Hi! I’m Gail, the voice behind Mimicking Motherhood. I started blogging after the birth of my 2nd child as a way to connect with far away family. Things have definitely changed since then. Now, mama to five, this is a place to help connect with other mothers, who feel like me.I love to make and write all while trying to figure out how to be myself in the world of anxiety and depression. Glad you stopped by.

3 thoughts on “Afraid

  1. Know and realize that you are fighting your green monster and making your mark each and every day on the people who matter the most, your family. You are contributing, to raising kids who will go out in the world and flourish. You are contributing, to your husband being able to go out and work and provide for your family all the while knowing your kiddos are in excellent hands. You have made your mark in more ways than you realize.

  2. It really becomes a balance of not defining your worth by someone else’s opinion. For those who struggle with self esteem, I’m one, that’s not always easy. But I figure if you are being honest, doing your best, happy with the result, then the person who says that doesn’t work for me, is quickly followed by…….NEXT! Embrace what YOU love. Be proud of it even when it might fall short in someone else’s eyes. Attitude is 50% of the fight. Letting someone else’s opinion chip away is when you whip out that green monster and let it talk for you if you must…. Sorry Mr. Hater, but we LOVE children and childish and funny and cute and smart…. perhaps you’d best be served by someone less talented than I.

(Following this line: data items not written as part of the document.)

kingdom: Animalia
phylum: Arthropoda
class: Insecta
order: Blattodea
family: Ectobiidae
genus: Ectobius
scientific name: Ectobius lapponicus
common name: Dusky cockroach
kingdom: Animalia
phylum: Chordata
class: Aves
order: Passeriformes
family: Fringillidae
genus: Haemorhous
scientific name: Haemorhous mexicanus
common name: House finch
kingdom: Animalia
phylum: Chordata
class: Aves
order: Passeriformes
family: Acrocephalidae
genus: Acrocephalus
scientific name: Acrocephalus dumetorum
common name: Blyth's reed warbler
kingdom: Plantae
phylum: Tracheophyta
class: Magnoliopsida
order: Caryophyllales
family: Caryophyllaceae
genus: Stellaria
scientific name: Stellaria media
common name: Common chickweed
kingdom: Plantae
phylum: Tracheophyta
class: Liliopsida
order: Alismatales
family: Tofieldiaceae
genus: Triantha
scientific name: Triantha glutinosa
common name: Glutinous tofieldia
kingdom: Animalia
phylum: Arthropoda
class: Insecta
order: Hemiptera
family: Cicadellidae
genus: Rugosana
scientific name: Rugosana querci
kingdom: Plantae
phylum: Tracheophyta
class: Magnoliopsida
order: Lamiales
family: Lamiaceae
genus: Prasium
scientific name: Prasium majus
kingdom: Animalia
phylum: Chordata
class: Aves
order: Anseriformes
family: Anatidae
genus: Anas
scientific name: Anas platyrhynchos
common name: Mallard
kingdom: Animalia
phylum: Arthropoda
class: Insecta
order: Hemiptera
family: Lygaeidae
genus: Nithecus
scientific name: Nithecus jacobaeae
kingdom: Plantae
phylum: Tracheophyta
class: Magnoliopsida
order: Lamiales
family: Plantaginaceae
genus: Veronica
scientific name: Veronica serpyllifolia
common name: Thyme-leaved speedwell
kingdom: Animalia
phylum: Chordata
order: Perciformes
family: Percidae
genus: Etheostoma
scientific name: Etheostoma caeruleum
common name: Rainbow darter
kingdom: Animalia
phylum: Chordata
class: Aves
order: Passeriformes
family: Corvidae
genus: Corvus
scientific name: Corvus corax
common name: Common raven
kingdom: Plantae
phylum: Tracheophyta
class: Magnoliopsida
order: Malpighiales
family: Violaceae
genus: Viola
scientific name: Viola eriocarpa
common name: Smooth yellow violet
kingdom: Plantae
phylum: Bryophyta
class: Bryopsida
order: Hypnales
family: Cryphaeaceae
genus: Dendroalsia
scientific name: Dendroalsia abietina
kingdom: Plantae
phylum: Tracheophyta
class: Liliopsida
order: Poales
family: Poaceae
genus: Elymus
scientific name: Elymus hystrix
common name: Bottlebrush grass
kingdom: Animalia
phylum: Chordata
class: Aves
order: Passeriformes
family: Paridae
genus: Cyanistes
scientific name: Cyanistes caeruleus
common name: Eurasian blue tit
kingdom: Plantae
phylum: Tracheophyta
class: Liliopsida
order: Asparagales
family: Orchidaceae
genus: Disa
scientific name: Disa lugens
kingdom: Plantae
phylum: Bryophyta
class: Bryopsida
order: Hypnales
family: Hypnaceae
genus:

  3. Where are you now? Where will you be if you don’t try? And if you do try and fail, where will you be then? Only one of the above answers shows forward motion. And if you try and succeed? Create goals. Small ways that make success seem less unreachable. Last year at this time did you imagine the success you would have with design? Don’t minimize those gains? Success is nothing more than forward progress added together. Keep pushing.